Par ailleurs, il faut se garder de toute comparaison hâtive avec certains autres enregistrements. En effet, si le son produit par Evangelina Mascardi peut sembler parfois un peu rêche, on ne peut nullement le comparer à celui de Pascal Monteilhet qui a consacré tout un album à Bach enregistré pour l'essentiel au théorbe. De même, Thomas Dunford est l'auteur d'un excellent enregistrement (désormais introuvable et qui ne sera pas réédité dans l'immédiat) d’œuvres de Bach réalisé avec un archiluth. La longueur vibrante des cordes ainsi qu'une caisse de résonance plus volumineuse sur ces deux instruments permet d'obtenir un son plus soyeux, avec des graves plus profonds. Et ces deux musiciens ont fait un choix de programme très différent, essentiellement à base de transcriptions. Ainsi, l'éminent luthiste Nigel North écrivait qu' « au lieu de travailler à perpétuer l'idée que les soi-disant pièces pour luth de Bach sont de véritables pièces pour luth, je préfère prendre les œuvres pour violon ou violoncelle seuls et en faire de nouvelles œuvres pour luth, en gardant (autant que possible) le texte original, l'intention musicale, le phrasé et l'articulation, tout en les transformant d'une manière particulière au luth afin qu'elles soient satisfaisantes à jouer et à entendre ». La démarche musicale de Pascal Monteilhet et de Thomas Dunford est donc totalement différente.

Bien qu'elle contienne quelques imperfections mineures, l'intégrale proposée par Evangelina Mascardi est du plus grand intérêt.
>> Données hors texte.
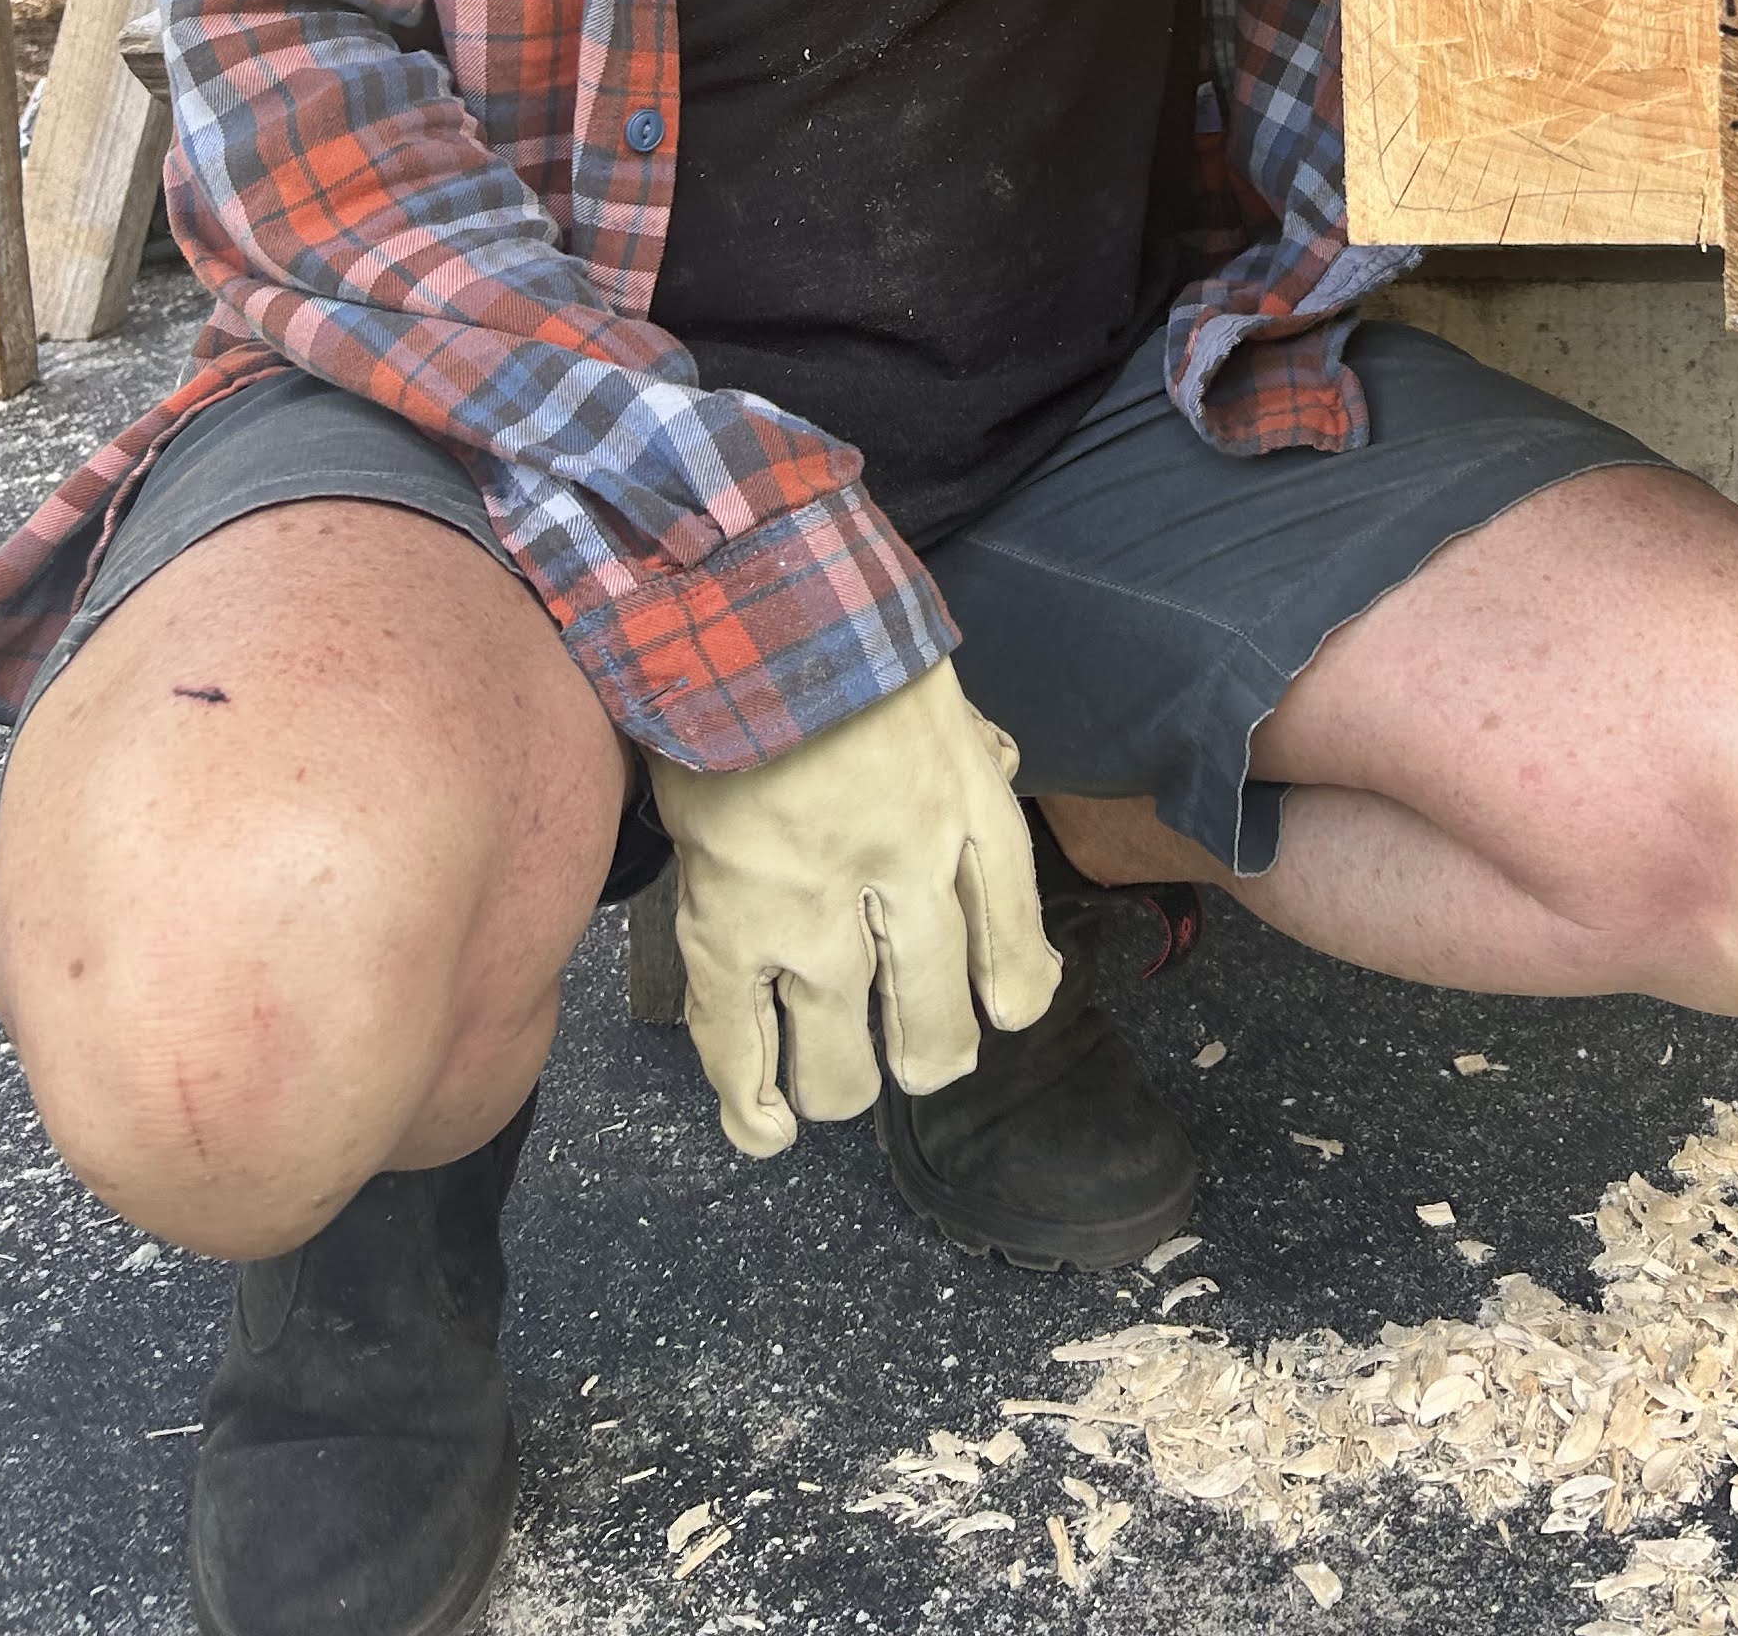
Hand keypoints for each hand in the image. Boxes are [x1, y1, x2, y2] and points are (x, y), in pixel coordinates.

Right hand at [642, 662, 1059, 1158]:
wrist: (735, 610)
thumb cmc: (844, 649)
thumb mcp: (943, 697)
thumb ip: (973, 761)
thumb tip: (994, 778)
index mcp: (964, 807)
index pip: (1014, 939)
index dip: (1015, 988)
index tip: (1006, 1007)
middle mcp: (900, 873)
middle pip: (936, 1021)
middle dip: (934, 1054)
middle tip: (921, 1051)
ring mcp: (808, 912)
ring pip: (843, 1062)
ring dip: (849, 1084)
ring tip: (847, 1077)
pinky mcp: (723, 929)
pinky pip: (740, 1048)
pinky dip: (755, 1105)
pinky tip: (774, 1127)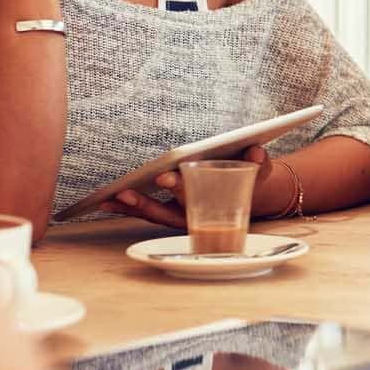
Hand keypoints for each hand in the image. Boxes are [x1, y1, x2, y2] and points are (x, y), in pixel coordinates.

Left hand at [100, 145, 271, 229]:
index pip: (195, 196)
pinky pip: (147, 212)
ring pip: (153, 214)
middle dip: (147, 202)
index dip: (180, 188)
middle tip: (126, 192)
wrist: (252, 195)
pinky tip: (108, 199)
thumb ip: (260, 163)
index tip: (165, 177)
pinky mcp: (170, 213)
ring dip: (131, 207)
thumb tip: (256, 152)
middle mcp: (196, 215)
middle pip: (168, 210)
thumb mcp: (261, 172)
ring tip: (108, 198)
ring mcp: (181, 216)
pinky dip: (128, 207)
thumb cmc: (253, 180)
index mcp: (217, 205)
Elle surmonte avec aisance les difficultés techniques contenues dans ces pièces réputées difficiles, sans que la technique pure ne prenne le pas sur sur la musique. L'emploi du rubato dans la plupart des pièces est à la fois judicieux et mesuré, il permet de gommer l’effet mécanique que l’on peut parfois rencontrer dans l’interprétation d’œuvres de Bach. Enfin la qualité de la prise de son est irréprochable, eu égard à la difficulté de trouver le juste équilibre dans la distance entre le micro et l'instrument. De plus, le dosage de la réverbération, toujours complexe à réaliser, est parfait. Cette intégrale des œuvres de Bach écrites (ou pas) pour le luth a le mérite de mettre en exergue une facette méconnue, presque confidentielle de l'un des compositeurs les plus fascinants de l’histoire de la musique.